By the second week, my pallor had grown fainter still, so I searched the room for that lotion that gave the glow of a healthy sun tan. This, I spread over all my body, my hands, my feet and my head. Whenever I left the house people would stare at me, and rightly so, it was the cold depth of winter and I looked orange. Better they stare at my orange-ness than what I had become.
There was no sense to any of this but denial does not stop the illness nor does it ward off the disease. This thing wasn’t just happening to me, it had become me. I was defined by it and would soon be known by it.
By the end of the second week I lifted my hand to stop the sun blinding me and it had little effect.
By the middle of week three, I could no longer deny its existence, I was ill and it showed. Friends tried not to stare at it but in the end couldn’t help themselves.

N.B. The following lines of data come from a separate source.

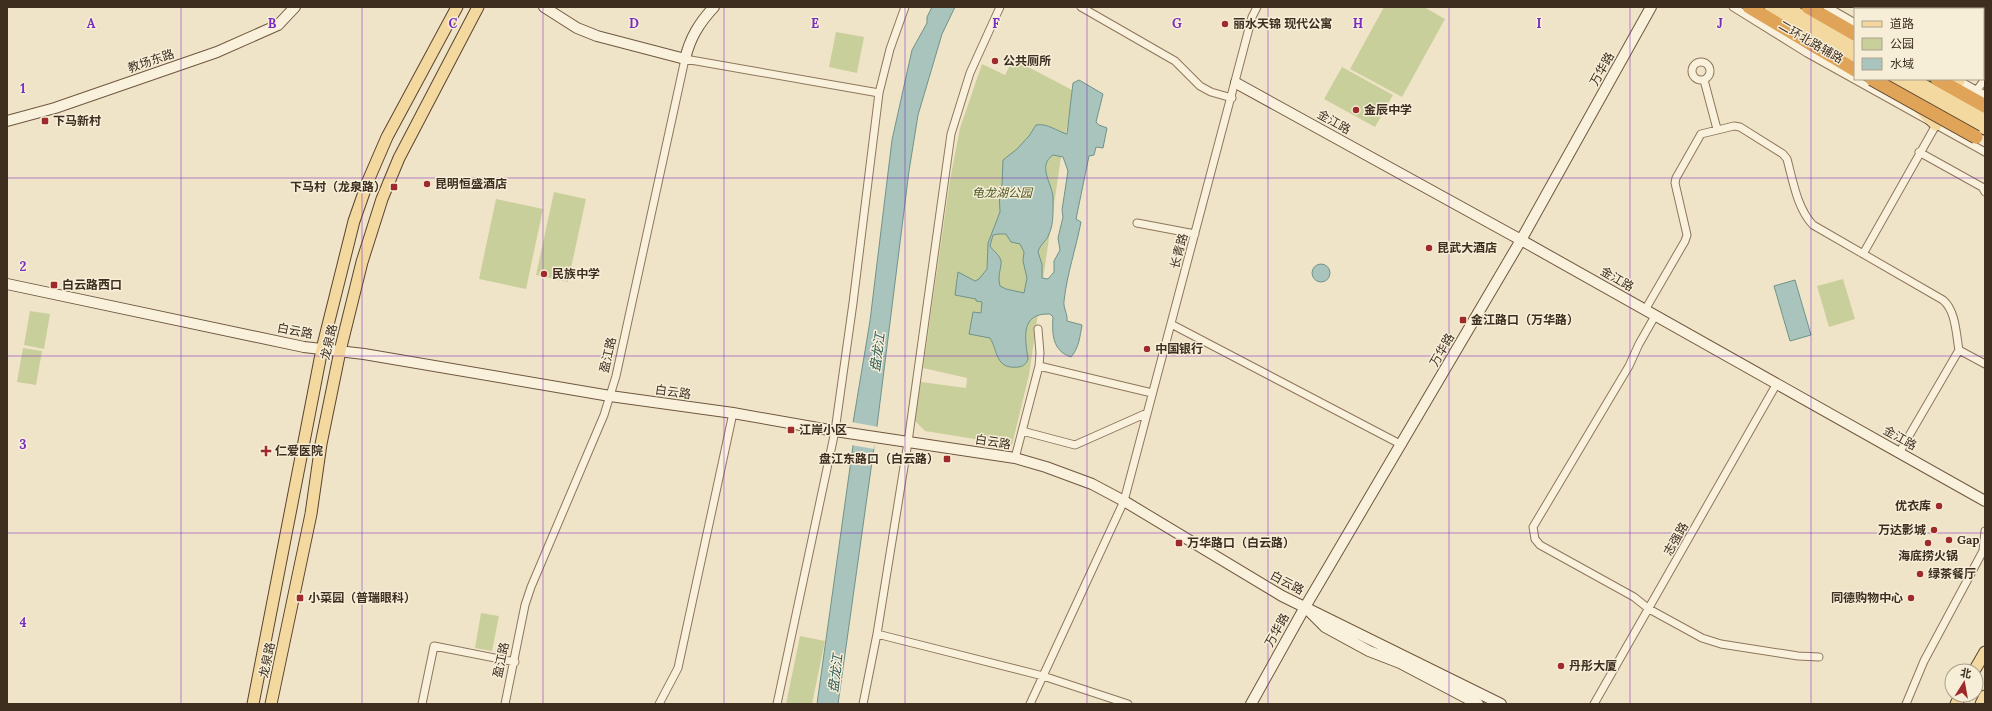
<svg xmlns="http://www.w3.org/2000/svg" width="1992" height="711" viewBox="0 0 1992 711" font-family="Lora,'Noto Sans SC',serif">
  <rect width="100%" height="100%" fill="#f0e4c8"/>
  <path fill="#c9cf9b" d="M1384,7h40l21,12 -43,78 -52,-28z
    M836,32l28,5 -7,36 -28,-6z
    M1013,59l61,32 -13,66 -32,218 -17,70 -87,-14 -11,-11 7,-38 45,6 1,-10 -44,-10 27,-188 10,-52 22,-64 23,11z
    M1342,67l51,28 -18,32 -51,-28z
    M554,192l32,7 -18,83 -32,-7z
    M496,199l47,10 -17,80 -47,-10z
    M1843,279l12,40 -26,8 -12,-41z
    M30,311l20,3 -6,35 -20,-4z
    M23,348l19,3 -6,34 -19,-3z
    M481,613l18,3 -7,35 -17,-3z
    M800,636l25,5 -13,63h-26z"/>
  <path fill="#a9c4bc" stroke="#6f938a" fill-rule="evenodd" d="M932,7h23l-13,27 -24,81 -9,56 -32,255 -39,278h-21l36,-258v-23l17,-102 22,-181 20,-90 15,-27v-6z
    M1079,80l24,14 -7,28 3,3 8,3 -4,20 -7,-1 -2,8 -5,1 -13,63 5,3c-5,26 -14,52 -17,79 -1,7 4,13 3,20l15,4c-2,11 -3,23 -11,32 -19,-6 -19,-24 -18,-40l-3,-3c-30,-1 -25,23 -22,45 -2,5 -4,7 -9,8 -24,3 -21,-16 -29,-29l-21,-4 4,-22 8,1 1,-11 -6,-1v-2l-21,-4 3,-23 17,9 4,-2 8,-10 1,-26 12,-31 -1,-22 3,-5 1,-25 14,-11 12,-13 7,-11c12,-2 20,6 31,9l6,-51zM1053,155l10,2 5,14 -6,39 1,7 -5,21 2,12 -6,11v11l-6,7 -6,-1v-14l-4,-12c2,-8 9,-11 11,-18 5,-10 4,-26 4,-37 -1,-14 -16,-31 0,-42zM998,234h8l5,8 9,2 4,8 -1,9 4,17 -3,15 -18,-4 -6,-3c-3,-11 2,-19 1,-25 -1,-6 -8,-10 -11,-15l3,-11z
    M1312 273a9 9 0 1 1 18 0a9 9 0 1 1-18 0Z
    M1795,280l16,55 -21,6 -16,-55z"/>
  <path fill="#f0e4c8" d="M851,422l28,5 -5,22 -23,-4z"/>
  <g fill="none" stroke-linecap="round" stroke-linejoin="round">
    <g stroke="#8d765c" stroke-width="9">
      <path id="street" d="M1081,7l94,54 25,25 11,6 21,6
        M1733,7l74,46 178,99
        M1827,7l28,16
        M1692 71a9 9 0 1 1 18 0a9 9 0 1 1-18 0Z
        M1956,79l29,16
        M1704,80l13,49
        M1977,90l8,-11
        M1919,152l63,35 3,5
        M1137,223l58,11
        M1863,254l73,-129
        M1645,310l40,-69 2,-6 -12,-52 1,-5 25,-44 33,-8 6,1 43,27 4,5c6,22 10,49 26,66l130,75c13,11 13,34 16,50l26,14
        M1655,316l-16,28 -10,22 -96,161 2,12 5,6 94,52 15,12 53,29 19,6 77,12 21,1
        M1171,324l231,121
        M1038,329l2,24 -1,13
        M1022,431l53,14 72,-32
        M1899,453l60,-103
        M1015,458l24,-92 113,27
        M877,634l166,42 85,28
        M422,704l12,-58 81,16
        M505,704l20,-99 6,-18 73,-172 12,-39 69,-317 194,34
        M659,704l19,-36 55,-255
        M777,704l58,-273 18,-128 26,-210 11,-44 15,-42
        M863,704l14,-70 31,-192 43,-308 19,-61 30,-66
        M1030,704l94,-203 128,-484 5,-10
        M1594,704l182,-319
        M1906,704l18,-43 59,-110 2,-20"/>
    </g>
    <g stroke="#6f573f" stroke-width="12">
      <path id="secondary" d="M544,7l33,21 20,8 88,23c5,-21 14,-36 29,-52
        M1236,83l285,157 464,261
        M7,121l48,-13 162,-56 61,-27 17,-18
        M7,284l297,63 60,7 246,42 123,17 102,18 180,27 31,9 46,17 32,17 158,95 219,108
        M1309,611l16,16 44,24 31,12 78,41
        M1251,704l54,-97 216,-367 130,-233"/>
    </g>
    <g stroke="#5b4430" stroke-width="13">
      <path id="primary" d="M1770,7l85,50
        M1787,7l68,40
        M1895,79l90,50
        M1913,79l72,40
        M1953,79l6,2
        M1918,107l18,18
        M1974,671l11,-19
        M253,704l69,-355 32,-128 14,-40 19,-44 70,-130
        M271,704l40,-190 10,-70 19,-93 22,-89 20,-63 17,-41 79,-151
        M1956,704l5,-9
        M1981,704l4,-8"/>
    </g>
    <g stroke="#5b4430" stroke-width="15">
      <path id="highway" d="M1749,7l106,63
        M1808,7l47,27
        M1937,79l48,27"/>
    </g>
    <use href="#street" stroke="#faf1dc" stroke-width="7"/>
    <use href="#secondary" stroke="#faf1dc" stroke-width="10"/>
    <use href="#primary" stroke="#f3d9a0" stroke-width="11"/>
    <use href="#highway" stroke="#e0a458" stroke-width="13"/>
    <g stroke="#5b4430" stroke-width="15" stroke-linecap="butt">
      <path id="highway-bridge" d="M1872,79l104,58"/>
    </g>
    <use href="#highway-bridge" stroke="#e0a458" stroke-width="13"/>
  </g>
  <path fill="none" stroke="#7b2cbf" stroke-width="1" stroke-opacity="0.55" d="M181,7v697M362,7v697M543,7v697M724,7v697M905,7v697M1087,7v697M1268,7v697M1449,7v697M1630,7v697M1811,7v697M7,178h1978M7,356h1978M7,533h1978"/>
  <g fill="#9e2a2b" stroke="#f7eed8" stroke-width="1.5">
    <circle cx="1225" cy="24" r="4"/>
    <circle cx="995" cy="61" r="4"/>
    <circle cx="1356" cy="110" r="4"/>
    <rect x="41" y="117" width="8" height="8" rx="2"/>
    <circle cx="427" cy="184" r="4"/>
    <rect x="390" y="183" width="8" height="8" rx="2"/>
    <circle cx="1429" cy="248" r="4"/>
    <circle cx="544" cy="274" r="4"/>
    <rect x="50" y="281" width="8" height="8" rx="2"/>
    <rect x="1459" y="316" width="8" height="8" rx="2"/>
    <circle cx="1147" cy="349" r="4"/>
    <rect x="787" y="426" width="8" height="8" rx="2"/>
    <path d="M264 445h4v4h4v4h-4v4h-4v-4h-4v-4h4z"/>
    <rect x="943" y="455" width="8" height="8" rx="2"/>
    <circle cx="1939" cy="506" r="4"/>
    <circle cx="1934" cy="530" r="4"/>
    <circle cx="1949" cy="540" r="4"/>
    <rect x="1175" y="539" width="8" height="8" rx="2"/>
    <circle cx="1928" cy="543" r="4"/>
    <circle cx="1920" cy="574" r="4"/>
    <rect x="296" y="594" width="8" height="8" rx="2"/>
    <circle cx="1911" cy="598" r="4"/>
    <circle cx="1561" cy="666" r="4"/>
  </g>
  <g text-anchor="middle" stroke-width="3" stroke-linejoin="round" paint-order="stroke">
    <g font-size="12" font-weight="bold" fill="#3d2e20" stroke="#f7eed8" text-anchor="start">
      <text x="1233" y="28">丽水天锦 现代公寓</text>
      <text x="1003" y="65">公共厕所</text>
      <text x="1364" y="114">金辰中学</text>
      <text x="53" y="125">下马新村</text>
      <text x="435" y="188">昆明恒盛酒店</text>
      <text x="386" y="191" text-anchor="end">下马村（龙泉路）</text>
      <text x="1437" y="252">昆武大酒店</text>
      <text x="552" y="278">民族中学</text>
      <text x="62" y="289">白云路西口</text>
      <text x="1471" y="324">金江路口（万华路）</text>
      <text x="1155" y="353">中国银行</text>
      <text x="799" y="434">江岸小区</text>
      <text x="275" y="455">仁爱医院</text>
      <text x="939" y="463" text-anchor="end">盘江东路口（白云路）</text>
      <text x="1931" y="510" text-anchor="end">优衣库</text>
      <text x="1926" y="534" text-anchor="end">万达影城</text>
      <text x="1957" y="544">Gap</text>
      <text x="1187" y="547">万华路口（白云路）</text>
      <text x="1928" y="560" text-anchor="middle">海底捞火锅</text>
      <text x="1928" y="578">绿茶餐厅</text>
      <text x="308" y="602">小菜园（普瑞眼科）</text>
      <text x="1903" y="602" text-anchor="end">同德购物中心</text>
      <text x="1569" y="670">丹彤大厦</text>
    </g>
    <g font-size="12" fill="#3d2e20" stroke="#f7eed8">
      <text transform="translate(1811 42) rotate(30)" y="4">二环北路辅路</text>
      <text transform="translate(151 61) rotate(-19)" y="4">教场东路</text>
      <text transform="translate(1602 69) rotate(-61)" y="4">万华路</text>
      <text transform="translate(1334 122) rotate(29)" y="4">金江路</text>
      <text transform="translate(1179 251) rotate(-75)" y="4">长青路</text>
      <text transform="translate(1617 279) rotate(30)" y="4">金江路</text>
      <text transform="translate(295 331) rotate(11)" y="4">白云路</text>
      <text transform="translate(329 342) rotate(-77)" y="4">龙泉路</text>
      <text transform="translate(1442 350) rotate(-60)" y="4">万华路</text>
      <text transform="translate(608 355) rotate(-77)" y="4">盈江路</text>
      <text transform="translate(673 392) rotate(8)" y="4">白云路</text>
      <text transform="translate(1900 438) rotate(29)" y="4">金江路</text>
      <text transform="translate(993 442) rotate(9)" y="4">白云路</text>
      <text transform="translate(1676 539) rotate(-60)" y="4">志强路</text>
      <text transform="translate(1287 583) rotate(28)" y="4">白云路</text>
      <text transform="translate(1277 630) rotate(-61)" y="4">万华路</text>
      <text transform="translate(267 660) rotate(-78)" y="4">龙泉路</text>
      <text transform="translate(501 660) rotate(-78)" y="4">盈江路</text>
    </g>
    <g font-size="12" font-style="italic" fill="#4d5a26" stroke="#f7eed8">
      <text x="1002" y="197">龟龙湖公园</text>
    </g>
    <g font-size="13" font-style="italic" fill="#2f5d5a" stroke="#f7eed8">
      <text transform="translate(877 352) rotate(-82)" y="5">盘龙江</text>
      <text transform="translate(835 673) rotate(-83)" y="5">盘龙江</text>
    </g>
  </g>
  <g font-size="13" text-anchor="middle" font-weight="bold" fill="#7b2cbf" stroke="#f7eed8" stroke-width="3" stroke-linejoin="round" paint-order="stroke">
    <text x="91" y="28">A</text>
    <text x="272" y="28">B</text>
    <text x="453" y="28">C</text>
    <text x="634" y="28">D</text>
    <text x="815" y="28">E</text>
    <text x="996" y="28">F</text>
    <text x="1177" y="28">G</text>
    <text x="1358" y="28">H</text>
    <text x="1539" y="28">I</text>
    <text x="1720" y="28">J</text>
    <text x="23" y="93">1</text>
    <text x="23" y="271">2</text>
    <text x="23" y="449">3</text>
    <text x="23" y="627">4</text>
  </g>
  <rect width="1992" height="711" fill="none" stroke="#3d2e20" stroke-width="16"/>
  <rect x="1854" y="8" width="130" height="72" fill="#f7eed8" stroke="#ada18e"/>
  <rect x="1862" y="21" width="20" height="6" fill="#f3d9a0" stroke="#ada18e"/>
  <text x="1890" y="28" font-size="12" fill="#3d2e20">道路</text>
  <rect x="1862" y="38" width="20" height="12" fill="#c9cf9b" stroke="#ada18e"/>
  <text x="1890" y="48" font-size="12" fill="#3d2e20">公园</text>
  <rect x="1862" y="58" width="20" height="12" fill="#a9c4bc" stroke="#ada18e"/>
  <text x="1890" y="68" font-size="12" fill="#3d2e20">水域</text>
  <g transform="translate(1964 683) rotate(11)"><circle r="19" fill="#f7eed8" stroke="#ada18e"/>
  <path d="M0-3L7 15L0 10L-7 15Z" fill="#9e2a2b"/>
  <text y="-6" font-size="11" font-weight="bold" text-anchor="middle" fill="#3d2e20">北</text>
  </g>
</svg>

As I walked towards some colleagues I heard them mention ‘tracing paper boy’ and I knew immediately they meant me. I had become a joke. If not me, what would have I made of the situation? Would I have wanted to work with a freak? Would I have been his confidant? Or rejected him?
Three days later and I could no longer see my hands, two days after that my arms went the same way. My family tried to make life continue as if everything was normal but I could see the sadness in my brother’s eyes as he watched me disappear.
By the start of week five people would only know me by my shadows.
You cannot see me anymore as I am not there, but once in a while you may catch a movement from the corner of your eye.